Exercise requirements -
An acceptable answer contains each line of the material, unchanged.

===== Information =====

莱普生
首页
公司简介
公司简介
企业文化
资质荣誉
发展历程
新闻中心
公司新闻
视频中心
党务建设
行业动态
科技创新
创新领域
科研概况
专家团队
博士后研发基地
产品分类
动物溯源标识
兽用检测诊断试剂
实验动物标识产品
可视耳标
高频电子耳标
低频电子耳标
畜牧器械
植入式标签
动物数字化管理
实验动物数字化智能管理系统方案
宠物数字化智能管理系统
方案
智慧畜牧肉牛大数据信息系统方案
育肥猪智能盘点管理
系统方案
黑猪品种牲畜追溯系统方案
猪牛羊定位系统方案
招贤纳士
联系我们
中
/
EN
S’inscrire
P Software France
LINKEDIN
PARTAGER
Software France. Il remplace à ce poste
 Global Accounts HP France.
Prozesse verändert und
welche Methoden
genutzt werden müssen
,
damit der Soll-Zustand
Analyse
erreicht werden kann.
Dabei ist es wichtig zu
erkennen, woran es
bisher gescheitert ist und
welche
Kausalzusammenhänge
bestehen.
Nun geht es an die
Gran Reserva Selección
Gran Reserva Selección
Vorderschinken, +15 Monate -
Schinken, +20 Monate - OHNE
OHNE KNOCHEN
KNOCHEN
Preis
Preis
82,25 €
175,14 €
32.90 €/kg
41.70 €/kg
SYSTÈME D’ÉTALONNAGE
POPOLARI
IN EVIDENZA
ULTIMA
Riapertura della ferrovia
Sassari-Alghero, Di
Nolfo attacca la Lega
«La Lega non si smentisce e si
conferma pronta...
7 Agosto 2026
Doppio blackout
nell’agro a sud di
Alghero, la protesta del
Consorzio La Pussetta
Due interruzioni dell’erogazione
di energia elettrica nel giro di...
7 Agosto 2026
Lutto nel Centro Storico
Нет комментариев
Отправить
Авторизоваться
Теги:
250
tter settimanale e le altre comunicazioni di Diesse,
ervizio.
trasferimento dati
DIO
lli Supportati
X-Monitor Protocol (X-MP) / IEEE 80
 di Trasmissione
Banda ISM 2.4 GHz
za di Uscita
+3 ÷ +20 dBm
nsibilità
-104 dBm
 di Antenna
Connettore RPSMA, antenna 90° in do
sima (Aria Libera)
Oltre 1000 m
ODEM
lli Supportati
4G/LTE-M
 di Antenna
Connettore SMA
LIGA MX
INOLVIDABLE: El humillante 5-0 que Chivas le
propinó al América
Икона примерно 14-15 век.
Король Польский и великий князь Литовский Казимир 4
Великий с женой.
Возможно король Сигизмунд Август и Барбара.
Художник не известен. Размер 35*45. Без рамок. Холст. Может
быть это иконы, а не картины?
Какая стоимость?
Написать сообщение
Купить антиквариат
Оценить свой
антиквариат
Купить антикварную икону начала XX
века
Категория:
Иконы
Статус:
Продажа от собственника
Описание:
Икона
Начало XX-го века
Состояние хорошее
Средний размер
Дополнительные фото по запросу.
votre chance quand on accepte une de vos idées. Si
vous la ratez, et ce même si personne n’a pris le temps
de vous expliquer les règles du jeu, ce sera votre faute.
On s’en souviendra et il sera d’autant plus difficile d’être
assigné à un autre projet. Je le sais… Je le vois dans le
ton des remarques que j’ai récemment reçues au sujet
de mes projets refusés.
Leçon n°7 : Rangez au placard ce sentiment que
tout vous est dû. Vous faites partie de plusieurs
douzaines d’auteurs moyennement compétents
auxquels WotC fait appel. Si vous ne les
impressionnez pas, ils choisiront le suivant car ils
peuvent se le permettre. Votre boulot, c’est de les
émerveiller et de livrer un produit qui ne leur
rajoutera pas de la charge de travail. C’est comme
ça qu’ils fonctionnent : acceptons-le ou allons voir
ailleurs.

=====

Exercise result -
莱普生
首页
公司简介
公司简介
企业文化
资质荣誉
发展历程
新闻中心
公司新闻
视频中心
党务建设
行业动态
科技创新
创新领域
科研概况
专家团队
博士后研发基地
产品分类
动物溯源标识
兽用检测诊断试剂
实验动物标识产品
可视耳标
高频电子耳标
低频电子耳标
畜牧器械
植入式标签
动物数字化管理
实验动物数字化智能管理系统方案
宠物数字化智能管理系统
方案
智慧畜牧肉牛大数据信息系统方案
育肥猪智能盘点管理
系统方案
黑猪品种牲畜追溯系统方案
猪牛羊定位系统方案
招贤纳士
联系我们
中
/
EN
S’inscrire
P Software France
LINKEDIN
PARTAGER
Software France. Il remplace à ce poste
 Global Accounts HP France.
Prozesse verändert und
welche Methoden
genutzt werden müssen
,
damit der Soll-Zustand
Analyse
erreicht werden kann.
Dabei ist es wichtig zu
erkennen, woran es
bisher gescheitert ist und
welche
Kausalzusammenhänge
bestehen.
Nun geht es an die
Gran Reserva Selección
Gran Reserva Selección
Vorderschinken, +15 Monate -
Schinken, +20 Monate - OHNE
OHNE KNOCHEN
KNOCHEN
Preis
Preis
82,25 €
175,14 €
32.90 €/kg
41.70 €/kg
SYSTÈME D’ÉTALONNAGE
POPOLARI
IN EVIDENZA
ULTIMA
Riapertura della ferrovia
Sassari-Alghero, Di
Nolfo attacca la Lega
«La Lega non si smentisce e si
conferma pronta...
7 Agosto 2026
Doppio blackout
nell’agro a sud di
Alghero, la protesta del
Consorzio La Pussetta
Due interruzioni dell’erogazione
di energia elettrica nel giro di...
7 Agosto 2026
Lutto nel Centro Storico
Нет комментариев
Отправить
Авторизоваться
Теги:
250
tter settimanale e le altre comunicazioni di Diesse,
ervizio.
trasferimento dati
DIO
lli Supportati
X-Monitor Protocol (X-MP) / IEEE 80
 di Trasmissione
Banda ISM 2.4 GHz
za di Uscita
+3 ÷ +20 dBm
nsibilità
-104 dBm
 di Antenna
Connettore RPSMA, antenna 90° in do
sima (Aria Libera)
Oltre 1000 m
ODEM
lli Supportati
4G/LTE-M
 di Antenna
Connettore SMA
LIGA MX
INOLVIDABLE: El humillante 5-0 que Chivas le
propinó al América
Икона примерно 14-15 век.
Король Польский и великий князь Литовский Казимир 4
Великий с женой.
Возможно король Сигизмунд Август и Барбара.
Художник не известен. Размер 35*45. Без рамок. Холст. Может
быть это иконы, а не картины?
Какая стоимость?
Написать сообщение
Купить антиквариат
Оценить свой
антиквариат
Купить антикварную икону начала XX
века
Категория:
Иконы
Статус:
Продажа от собственника
Описание:
Икона
Начало XX-го века
Состояние хорошее
Средний размер
Дополнительные фото по запросу.
votre chance quand on accepte une de vos idées. Si
vous la ratez, et ce même si personne n’a pris le temps
de vous expliquer les règles du jeu, ce sera votre faute.
On s’en souviendra et il sera d’autant plus difficile d’être
assigné à un autre projet. Je le sais… Je le vois dans le
ton des remarques que j’ai récemment reçues au sujet
de mes projets refusés.
Leçon n°7 : Rangez au placard ce sentiment que
tout vous est dû. Vous faites partie de plusieurs
douzaines d’auteurs moyennement compétents
auxquels WotC fait appel. Si vous ne les
impressionnez pas, ils choisiront le suivant car ils
peuvent se le permettre. Votre boulot, c’est de les
émerveiller et de livrer un produit qui ne leur
rajoutera pas de la charge de travail. C’est comme
ça qu’ils fonctionnent : acceptons-le ou allons voir
ailleurs.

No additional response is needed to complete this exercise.